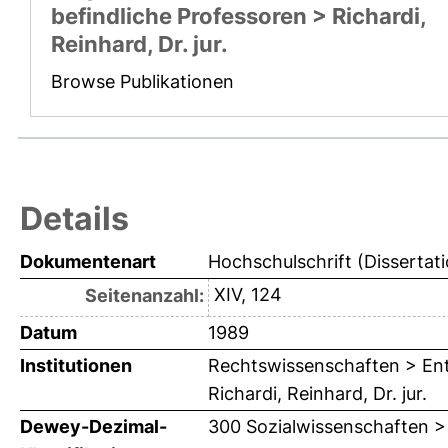
befindliche Professoren > Richardi,
Reinhard, Dr. jur.
Browse Publikationen
Details
Dokumentenart
Hochschulschrift (Dissertat
XIV, 124
Seitenanzahl:
Datum
1989
Institutionen
Rechtswissenschaften > Ent
Richardi, Reinhard, Dr. jur.
Dewey-Dezimal-
300 Sozialwissenschaften >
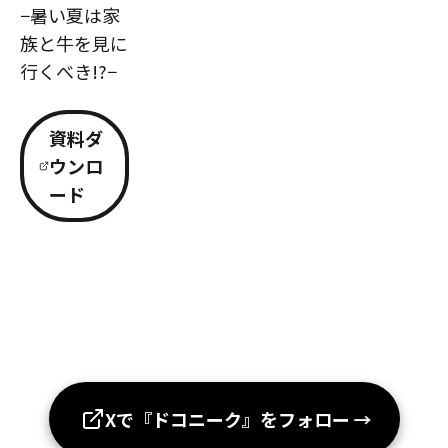
−暑い夏は家
族と牛を見に
行くべき!?−
資料ダ
ウンロ
ード
Xで『ドコニーク』をフォロー
→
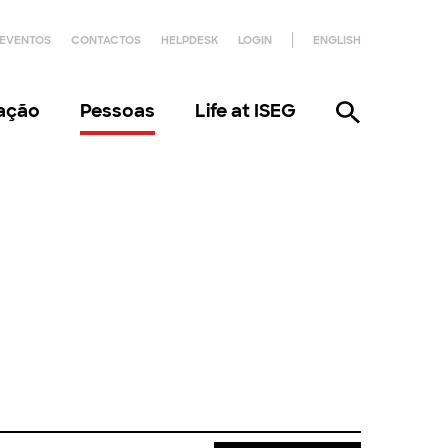
EVENTOS
CONTACTOS
HELPDESK
LOGIN
ENGLISH
gação
Pessoas
Life at ISEG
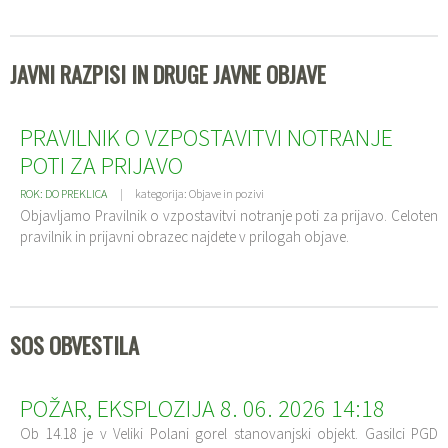
JAVNI RAZPISI IN DRUGE JAVNE OBJAVE
PRAVILNIK O VZPOSTAVITVI NOTRANJE
POTI ZA PRIJAVO
ROK: DO PREKLICA
kategorija: Objave in pozivi
Objavljamo Pravilnik o vzpostavitvi notranje poti za prijavo. Celoten
pravilnik in prijavni obrazec najdete v prilogah objave.
SOS OBVESTILA
POŽAR, EKSPLOZIJA 8. 06. 2026 14:18
Ob 14.18 je v Veliki Polani gorel stanovanjski objekt. Gasilci PGD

⁂

What is required: Find the word "Richardi" in the records. Copy every line it appears in.

Result for this exercise:
befindliche Professoren > Richardi,
Richardi, Reinhard, Dr. jur.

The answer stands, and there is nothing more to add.